For $99, it was shipped directly to us. We packed it up and hit the road to Princeton University, where we met computer science professor Andrew Appel.

"This particular machine is the most hackable of all," Appel said. "And it's because you can hack them without even touching them."

Appel has warned for more than a decade of the vulnerabilities of touch-screen voting machines and showed us how easy it is.

He hacked and reprogrammed a New Jersey voting machine in fewer than seven minutes.

Appel said that for the machines used in Georgia, he wouldn't need any lock-picking tools or even seven minutes.

"You don't need to open them up," he said, explaining that poll workers use a memory card to load the ballots.

Appel said a hacker could put malware on the cards or on the computer at county election offices where they're programmed.

"A college student could do it," Appel said.

One voting machine that Princeton students hacked now plays Pac-Man. Appel said a vote-stealing program could just as easily have been installed as the game was.

Georgia Secretary of State Brian Kemp is the chairman of the National Association of Secretaries of State elections committee. He said the vulnerabilities that Appel pointed out don't concern him.

Kemp said with more than 9,000 jurisdictions all across the country with different systems, hackers have a nearly impossible job.

"Logistically, you couldn't figure out how to hack that many systems," Kemp said.

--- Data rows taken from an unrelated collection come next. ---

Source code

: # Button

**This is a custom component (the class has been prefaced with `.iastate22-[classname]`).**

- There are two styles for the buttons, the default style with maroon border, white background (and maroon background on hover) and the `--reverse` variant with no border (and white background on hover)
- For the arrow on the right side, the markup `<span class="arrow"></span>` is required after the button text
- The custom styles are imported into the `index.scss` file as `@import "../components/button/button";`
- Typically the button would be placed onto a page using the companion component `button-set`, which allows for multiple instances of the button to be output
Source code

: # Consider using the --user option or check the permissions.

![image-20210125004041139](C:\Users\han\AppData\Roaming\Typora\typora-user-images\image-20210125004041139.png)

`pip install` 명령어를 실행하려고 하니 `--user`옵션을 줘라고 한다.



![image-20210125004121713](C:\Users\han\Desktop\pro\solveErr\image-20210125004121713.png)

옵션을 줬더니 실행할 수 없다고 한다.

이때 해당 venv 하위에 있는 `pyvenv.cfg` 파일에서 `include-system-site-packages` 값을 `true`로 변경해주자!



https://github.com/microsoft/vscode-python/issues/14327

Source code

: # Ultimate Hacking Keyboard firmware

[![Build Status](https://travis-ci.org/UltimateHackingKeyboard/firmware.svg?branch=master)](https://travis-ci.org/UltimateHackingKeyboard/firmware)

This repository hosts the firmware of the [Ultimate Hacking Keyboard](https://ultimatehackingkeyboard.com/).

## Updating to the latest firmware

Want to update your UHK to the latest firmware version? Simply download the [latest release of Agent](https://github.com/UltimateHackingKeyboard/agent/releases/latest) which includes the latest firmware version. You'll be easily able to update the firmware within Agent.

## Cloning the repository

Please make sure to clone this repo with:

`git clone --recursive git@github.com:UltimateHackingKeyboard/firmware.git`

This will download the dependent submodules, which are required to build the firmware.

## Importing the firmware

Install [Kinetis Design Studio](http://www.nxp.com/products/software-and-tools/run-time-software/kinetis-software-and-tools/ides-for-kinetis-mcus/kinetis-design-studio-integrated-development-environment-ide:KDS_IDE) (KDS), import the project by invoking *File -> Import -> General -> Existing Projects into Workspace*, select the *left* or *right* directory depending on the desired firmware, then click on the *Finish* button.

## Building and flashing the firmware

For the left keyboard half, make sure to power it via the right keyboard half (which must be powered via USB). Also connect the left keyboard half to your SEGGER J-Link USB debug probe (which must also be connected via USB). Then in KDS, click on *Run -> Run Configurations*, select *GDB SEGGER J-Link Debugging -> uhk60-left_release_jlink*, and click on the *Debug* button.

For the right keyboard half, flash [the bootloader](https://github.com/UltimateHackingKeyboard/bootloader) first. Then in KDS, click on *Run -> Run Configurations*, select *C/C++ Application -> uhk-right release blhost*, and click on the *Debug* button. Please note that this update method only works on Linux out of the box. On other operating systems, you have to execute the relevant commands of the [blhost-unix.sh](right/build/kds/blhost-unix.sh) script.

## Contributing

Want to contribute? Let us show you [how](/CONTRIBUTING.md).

Testifying in front of Congress, even Thomas Hicks, who was appointed by President Obama to be head of the Election Assistance Commission, said our elections are secure.

But Appel said malware could have been installed months or years ago and normal diagnostic tests wouldn't catch it.

"How do you know you're not locking the barn door after the horse is gone?" Appel said.

He and Hicks recommend that states move to more secure optional scan paper ballots.

The states of Massachusetts and New Hampshire have already made that move to what experts say is the most secure type of voting  pen and paper counted by a machine.